Reputation: 218
How do I iterate through each value in one dataframe column and check if it contains words in another dataframe column?
a = pd.DataFrame({'text': ['the cat jumped over the hat', 'the pope pulled on the rope', 'i lost my dog in the fog']})

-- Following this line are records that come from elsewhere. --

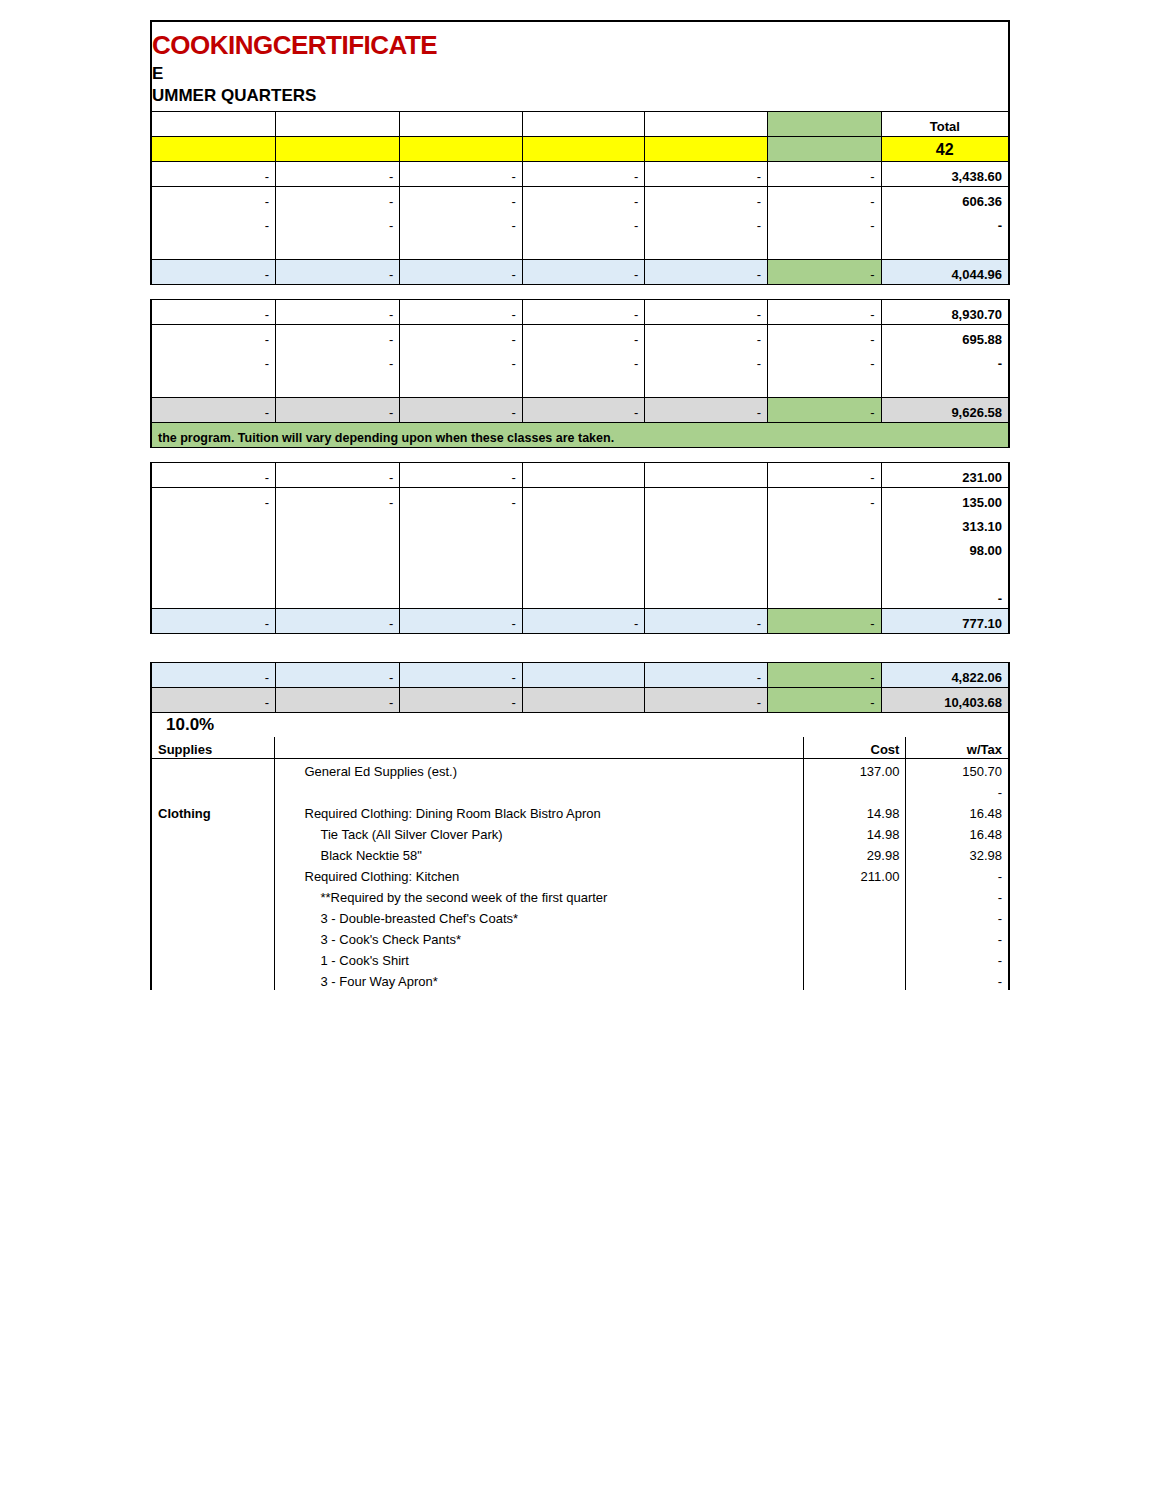COOKINGCERTIFICATE
E
UMMER QUARTERS
| | | | | | | Total |
| | | | | | | 42 |
| - | - | - | - | - | - | 3,438.60 |
| - | - | - | - | - | - | 606.36 |
| - | - | - | - | - | - | - |
| - | - | - | - | - | - | 4,044.96 |
| - | - | - | - | - | - | 8,930.70 |
| - | - | - | - | - | - | 695.88 |
| - | - | - | - | - | - | - |
| - | - | - | - | - | - | 9,626.58 |
| the program. Tuition will vary depending upon when these classes are taken. |
| - | - | - | | | - | 231.00 |
| - | - | - | | | - | 135.00 |
| | | | | | | 313.10 |
| | | | | | | 98.00 |
| | | | | | | - |
| - | - | - | - | - | - | 777.10 |
| - | - | - | | - | - | 4,822.06 |
| - | - | - | | - | - | 10,403.68 |
| 10.0% | | | | | |
| Supplies | | Cost | w/Tax |
| | General Ed Supplies (est.) | 137.00 | 150.70 |
| | | | - |
| Clothing | Required Clothing: Dining Room Black Bistro Apron | 14.98 | 16.48 |
| | Tie Tack (All Silver Clover Park) | 14.98 | 16.48 |
| | Black Necktie 58" | 29.98 | 32.98 |
| | Required Clothing: Kitchen | 211.00 | - |
| | **Required by the second week of the first quarter | | - |
| | 3 - Double-breasted Chef's Coats* | | - |
| | 3 - Cook's Check Pants* | | - |
| | 1 - Cook's Shirt | | - |
| | 3 - Four Way Apron* | | - |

b = pd.DataFrame({'dirty_words': ['cat', 'dog', 'parakeet']})
a
text
0 the cat jumped over the hat
1 the pope pulled on the rope
2 i lost my dog in the fog
b
dirty_words
0 cat
1 dog
2 parakeet
I want to get a new dataframe that contains only these values:
result
0 the cat jumped over the hat
1 i lost my dog in the fog
Upvotes: 3
Views: 2592
Reputation: 323236
I think you can use isin
after str.split
a[pd.DataFrame(a.text.str.split().tolist()).isin(b.dirty_words.tolist()).any(1)]
Out[380]:
text
0 the cat jumped over the hat
2 i lost my dog in the fog
Upvotes: 3
Reputation: 402493
Use regex matching with str.contains
.
p = '|'.join(b['dirty_words'].dropna())
a[a['text'].str.contains(r'\b{}\b'.format(p))]
text
0 the cat jumped over the hat
2 i lost my dog in the fog
The word boundaries ensure you won't match "catch" just because it contains "cat" (thanks @DSM).
Upvotes: 3
Reputation: 164673
You can use a list comprehension with any
after splitting strings by whitespace. This method won't include "catheter" just because it includes "cat".
mask = [any(i in words for i in b['dirty_words'].values) \
for words in a['text'].str.split().values]
print(a[mask])
text
0 the cat jumped over the hat
2 i lost my dog in the fog
Upvotes: 3